── EXTRACT TO READ

However, systematically gathering scientific literature to enable automated methods to process it at scale is a significant problem. Scientific literature is spread across thousands of publishers, repositories, journals, and databases, which often lack common data exchange protocols and other support for inter-operability. Even when protocols are in place, the lack of infrastructure for collecting and processing this data, as well as restrictive copyrights and the fact that OA is not yet the default publishing route in most parts of the world further complicate the machine processing of scientific knowledge.

To alleviate these issues and support text and data mining of scientific literature we have developed CORE ( https://core.ac.uk/ ). CORE aggregates open access research papers from thousands of data providers from all over the world including institutional and subject repositories, open access and hybrid journals. CORE is the largest collection of OA literature–at the time of writing this article, it provides a single point of access to scientific literature collected from over ten thousand data providers worldwide and it is constantly growing. It provides a number of ways for accessing its data for both users and machines, including a free API and a complete dump of its data.

As of January 2023, there are 4,700 registered API users and 2,880 registered dataset and more than 70 institutions have registered to use CORE Recommender in their repository systems.

The main contributions of this work are the development of CORE’s continuously growing dataset and the tools and services built on top of this corpus. In this paper, we describe the motivation behind the dataset’s creation and the challenges and methods of assembling it and keeping it continuously up-to-date. Overcoming the challenges posed by creating a collection of research papers of this scale required devising innovative solutions to harvesting and resource management. Our key innovations in this area which have contributed to the improvement of the process of aggregating research literature include:

Devising methods to extend the functionality of existing widely-adopted metadata exchange protocols which were not designed for content harvesting, to enable efficient harvesting of research papers’ full texts.

Developing a novel harvesting approach (referred to here as CHARS) which allows us to continuously utilise the available compute resources while providing improved horizontal scalability, recoverability, and reliability.

Designing an efficient algorithm for scheduling updates of harvested resources which optimises the recency of our data while effectively utilising the compute resources available to us.

This paper is organised as follows. First, in the remainder of this section, we present several use cases requiring large scale text and data mining of scientific literature, and explain the challenges in obtaining data for these tasks. Next, we present the data offered by CORE and our approach for systematically gathering full text open access articles from thousands of repositories and key scientific publishers.

Terminology

In digital libraries the term record is typically used to denote a digital object such as text, image, or video. In this paper and when referring to data in CORE, we use the term metadata record to refer to the metadata of a research publication, i.e. the title, authors, abstract, project funding details, etc., and the term full text record to describe a metadata record which has an associated full text.

────
── RECORD EXCERPTS

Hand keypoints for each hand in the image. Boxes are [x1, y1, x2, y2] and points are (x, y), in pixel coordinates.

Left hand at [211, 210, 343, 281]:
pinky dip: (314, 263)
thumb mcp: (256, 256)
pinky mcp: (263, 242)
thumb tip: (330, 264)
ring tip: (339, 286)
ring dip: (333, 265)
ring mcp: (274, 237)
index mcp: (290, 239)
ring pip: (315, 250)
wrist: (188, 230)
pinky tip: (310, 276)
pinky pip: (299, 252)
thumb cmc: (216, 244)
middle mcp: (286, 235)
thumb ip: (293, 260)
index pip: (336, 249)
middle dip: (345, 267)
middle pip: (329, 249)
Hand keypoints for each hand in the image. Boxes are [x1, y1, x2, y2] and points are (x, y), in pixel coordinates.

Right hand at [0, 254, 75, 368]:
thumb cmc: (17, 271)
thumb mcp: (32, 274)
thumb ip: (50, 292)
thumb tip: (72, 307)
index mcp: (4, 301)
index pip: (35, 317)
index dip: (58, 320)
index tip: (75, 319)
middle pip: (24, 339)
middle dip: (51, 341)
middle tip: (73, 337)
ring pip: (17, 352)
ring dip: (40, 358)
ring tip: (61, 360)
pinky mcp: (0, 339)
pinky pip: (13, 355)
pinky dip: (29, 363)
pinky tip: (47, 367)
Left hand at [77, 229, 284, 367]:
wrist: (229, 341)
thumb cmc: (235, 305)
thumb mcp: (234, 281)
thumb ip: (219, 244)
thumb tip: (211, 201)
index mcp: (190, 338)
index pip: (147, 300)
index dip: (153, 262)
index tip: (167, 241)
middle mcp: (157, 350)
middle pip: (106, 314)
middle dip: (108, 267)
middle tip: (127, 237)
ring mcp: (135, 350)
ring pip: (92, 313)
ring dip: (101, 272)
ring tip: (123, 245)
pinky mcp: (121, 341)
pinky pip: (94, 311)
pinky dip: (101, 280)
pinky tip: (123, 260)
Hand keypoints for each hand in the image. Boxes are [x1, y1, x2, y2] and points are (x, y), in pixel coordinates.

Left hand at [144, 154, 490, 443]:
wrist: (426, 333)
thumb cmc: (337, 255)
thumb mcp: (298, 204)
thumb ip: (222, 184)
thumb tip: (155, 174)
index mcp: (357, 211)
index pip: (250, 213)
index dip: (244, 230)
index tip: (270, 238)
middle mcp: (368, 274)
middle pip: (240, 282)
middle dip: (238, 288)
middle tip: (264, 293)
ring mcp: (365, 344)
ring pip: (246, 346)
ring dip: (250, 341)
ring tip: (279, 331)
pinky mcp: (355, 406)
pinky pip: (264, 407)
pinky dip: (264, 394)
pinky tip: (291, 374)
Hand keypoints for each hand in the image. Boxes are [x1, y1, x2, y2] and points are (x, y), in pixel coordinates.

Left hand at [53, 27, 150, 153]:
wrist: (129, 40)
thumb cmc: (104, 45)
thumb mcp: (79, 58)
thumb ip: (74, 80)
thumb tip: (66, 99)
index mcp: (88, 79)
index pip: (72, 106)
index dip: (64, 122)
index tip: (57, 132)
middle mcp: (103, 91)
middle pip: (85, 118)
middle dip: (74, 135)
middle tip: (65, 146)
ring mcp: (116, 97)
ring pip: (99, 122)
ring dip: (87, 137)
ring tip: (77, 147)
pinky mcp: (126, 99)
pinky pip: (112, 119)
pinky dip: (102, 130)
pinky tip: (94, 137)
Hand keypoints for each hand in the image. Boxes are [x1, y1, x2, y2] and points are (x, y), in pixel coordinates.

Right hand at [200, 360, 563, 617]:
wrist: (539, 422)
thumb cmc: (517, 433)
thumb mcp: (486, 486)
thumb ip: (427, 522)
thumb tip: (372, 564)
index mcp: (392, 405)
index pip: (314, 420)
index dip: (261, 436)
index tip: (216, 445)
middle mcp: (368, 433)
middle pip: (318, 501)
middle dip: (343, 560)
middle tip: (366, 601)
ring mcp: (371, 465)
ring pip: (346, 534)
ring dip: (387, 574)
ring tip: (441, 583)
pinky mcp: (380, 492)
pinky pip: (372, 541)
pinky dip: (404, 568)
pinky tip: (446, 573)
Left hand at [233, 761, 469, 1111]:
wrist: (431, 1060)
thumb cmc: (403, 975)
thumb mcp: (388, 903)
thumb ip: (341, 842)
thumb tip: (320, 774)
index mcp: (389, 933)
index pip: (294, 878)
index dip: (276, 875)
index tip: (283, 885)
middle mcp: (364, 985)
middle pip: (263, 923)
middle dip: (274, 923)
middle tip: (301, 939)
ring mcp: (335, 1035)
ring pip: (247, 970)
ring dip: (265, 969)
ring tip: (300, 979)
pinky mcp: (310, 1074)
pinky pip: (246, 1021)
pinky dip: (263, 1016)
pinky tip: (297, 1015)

────

▶ [ACTIVITIES]
- a) Quote the section of the CORE passage that begins at "The main contributions" and stops after "papers’ full texts.".
- b) Answer these questions using the CORE passage:
(i) As of January 2023, how many registered API users were there?
(ii) What name is given to the new harvesting approach?
(iii) What term describes a metadata record that has an associated full text?

▶ [ANSWERS]
- a)
The main contributions of this work are the development of CORE’s continuously growing dataset and the tools and services built on top of this corpus. In this paper, we describe the motivation behind the dataset’s creation and the challenges and methods of assembling it and keeping it continuously up-to-date. Overcoming the challenges posed by creating a collection of research papers of this scale required devising innovative solutions to harvesting and resource management. Our key innovations in this area which have contributed to the improvement of the process of aggregating research literature include:

Devising methods to extend the functionality of existing widely-adopted metadata exchange protocols which were not designed for content harvesting, to enable efficient harvesting of research papers’ full texts.

- b)
(i) 4,700
(ii) CHARS
(iii) Full text record